June 08, 2005 (Computerworld) -- ORLANDO -- Bob Muglia, senior vice president of Microsoft Corp.'s Windows Server division, yesterday offered an update on the company's long-term vision for its server operating system, as well as related software products. Muglia discussed Microsoft's plans to change its Virtual Server product from a separately sold product to an operating system feature in the time frame of the next Windows Server release, code-named Longhorn.
This is Part 1 of the interview. Part 2 of the interview is available online (see story).
At the Windows Hardware Engineering Conference in April, Microsoft said it was leaning toward the elimination of future versions of Virtual Server. Can you flesh out any more details on the plans? Today, we have a product called Virtual Server that sits on top of Windows and provides virtualization capabilities. In the future, we're going to build the hypervisor and the virtualization stack into Windows. So while it's a whole new set of technologies, much, if not all, of what Virtual Server does today goes into the operating system. It becomes an operating system feature.
At the same time, we're building a whole set of management services that will exist under System Center. I do think that this is going to be a new product.
So you'll have management capabilities for a virtualized environment? Some management capabilities. When we think about virtualization, we think about it as being inherent in all of the things we deal with in our systems. So virtualization itself belongs in the operating system. Patching of images and image deployment, that's in [Systems Management Server]. Monitoring virtualized systems, that's a [Microsoft Operations Manager] feature. But there are some new features that are very important from the management perspective, like moving virtualized sessions from one machine to another. We don't have a product that does that today. And so we do think that's the potential opportunity to build a new product in that space... System Center something. Maybe it's [called] Virtualization Management. I don't know.
Bob Muglia of Microsoft Corp.
Are there any capabilities to that effect in your current Virtual Server product? Not really.
In third-party products? VMware has some of those, and there are some add-on products to VMware.
Building virtualization capabilities into the operating system is also happening in the Linux world, where large financial institutions are pushing it. Is that the case for Microsoft as well? The same financial institutions are driving us. We have conversations with all of those guys.... There are companies that are using virtualization pretty broadly right now, but it's still very nascent. When you look at the... breadth of the industry and what may get used, it's going to grow tremendously in the next few years. And so our job is simple: It's to make it mainstream. I think that's what we focus on.

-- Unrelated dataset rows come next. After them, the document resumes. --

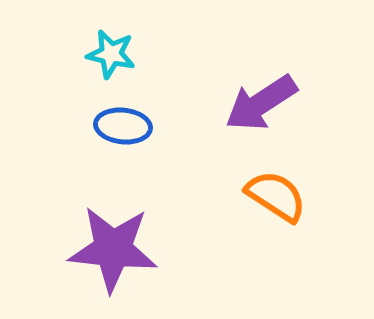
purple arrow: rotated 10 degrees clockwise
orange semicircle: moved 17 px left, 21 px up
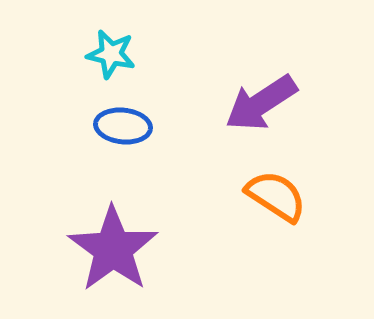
purple star: rotated 30 degrees clockwise
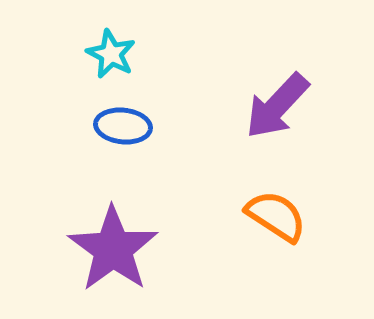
cyan star: rotated 15 degrees clockwise
purple arrow: moved 16 px right, 3 px down; rotated 14 degrees counterclockwise
orange semicircle: moved 20 px down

What do you think will happen to VMware? I think there's a lot of opportunity for EMC [which purchased VMware in 2003] in general in this space. They can build management solutions. First of all, in our environment, obviously, we'll provide a certain set of capabilities. They might want to provide capabilities in different operating environments. That's one obvious thing. There's a lot management opportunities. There's a lot of opportunity to work with EMC storage.
Will the built-in virtualization capabilities ship with Longhorn, or after Longhorn? In [April], we talked about it as "the Longhorn time frame." And it still is the time frame. When we think about operating system generations, I think about the '07 generations of the operating system, say '07-'08 as all being Longhorn, maybe even to '09 for Longhorn R2. Whether it's '10 or '11, we'll have to look to see. It will be somewhere in that time frame we would do Blackcomb [the successor to Longhorn]. So the virtualization features are in the Longhorn time frame, but it's not in the initial release of Longhorn.
Will Microsoft ship the virtualization features for the operating system as a feature pack add-on to Longhorn? Maybe. I don't know. It may be in [Release 2] as well, although it's got some fundamentals that require some changes to the OS. It's not like WinFS, where it can just be put on incrementally. It does require some changes, so we're still thinking about how to deliver that.
So the virtualization technology will have to be delivered with whatever operating system release is ready? Of some form. One thing we can sometimes do, which we did a lot of in [Service Pack] 1 of Server 2003, is put enabling features into Service Packs and then we turn them on later. So, for example, when we shipped SP1 of 2003, there's code in that Service Pack that gets activated when we ship R2. There may be an ability to do something like that.
Will Longhorn have the enabling capabilities? Some will be in there. But it will probably be mostly in the Service Pack of Longhorn Server.
Or you could just go with R2 of Longhorn Server. Exactly.